Remote Management Access Launch After MSI Install

This detection identifies a suspicious sequence of events where an MSI installer is executed, followed by the launch of remote management software (RMM) such as ScreenConnect, Syncro, or VNC. Attackers may leverage this technique to gain unauthorized access to systems by first installing malicious software via an MSI package, and then using the RMM software to establish a remote connection. The rule specifically looks for msiexec.exe being run with an install argument (/i) followed by the execution of known RMM tools within a short timeframe. This behavior is often indicative of malicious actors attempting to establish persistent remote access to compromised machines. The detection is designed for Windows environments and covers a range of data sources including Elastic Defend, Sysmon, SentinelOne, Microsoft Defender XDR, and Crowdstrike.

Attack Chain

1. An attacker gains initial access to a system through various means (e.g., social engineering, compromised website, or existing malware).
2. The attacker deploys a malicious MSI installer to the victim machine. This can be done through phishing attachments or drive-by downloads.
3. The user executes the MSI installer (msiexec.exe) with an installation argument (/i or -i). The parent process is typically explorer.exe or sihost.exe, indicating user-initiated installation.
4. The MSI installer executes, potentially installing malware or modifying system settings.
5. Within one minute of the MSI installation, a remote management software (RMM) client is launched, such as ScreenConnect.ClientService.exe, Syncro.Installer.exe, tvnserver.exe, or winvnc.exe.
6. The RMM client attempts to establish an outbound connection to a remote server controlled by the attacker, often using pre-configured access keys.
7. The attacker gains remote access to the compromised system via the RMM client. In the case of ScreenConnect, the attacker may use a guest link with a known session key.
8. The attacker performs malicious activities, such as data exfiltration, lateral movement, or installing additional malware.

Impact

Successful exploitation allows attackers to gain persistent remote access to compromised systems. This can lead to data theft, financial fraud, or disruption of services. Depending on the scope of the initial access, the attacker may be able to move laterally within the network, compromising additional systems.
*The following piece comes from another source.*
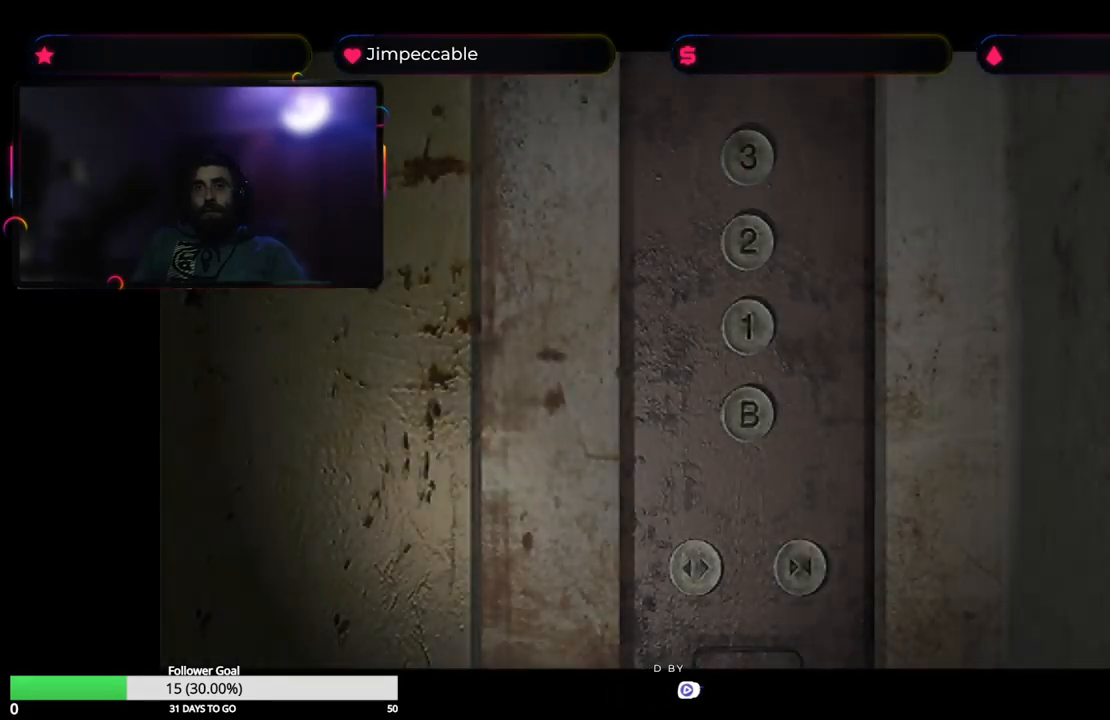
{"buttons": [], "left_stick": "up", "right_stick": "center", "events": [[467, "left_stick", "up"]]}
The use of RMM software can mask malicious activity as legitimate remote support, making detection more difficult.

Recommendation

• Enable process creation logging via Sysmon or Windows Security Event Logs to capture the execution of msiexec.exe and RMM tools.
• Deploy the “Remote Management Access Launch After MSI Install” Sigma rule to your SIEM and tune the timeframe (maxspan) to suit your environment.
• Investigate any alerts generated by this rule, focusing on the source of the MSI file and the destination of the RMM connection.
• Block the execution of unauthorized RMM software on your network based on process name, as identified in the rule (ScreenConnect.ClientService.exe, Syncro.Installer.exe, tvnserver.exe, winvnc.exe).
• Monitor network connections for RMM software connecting to unusual or external IPs.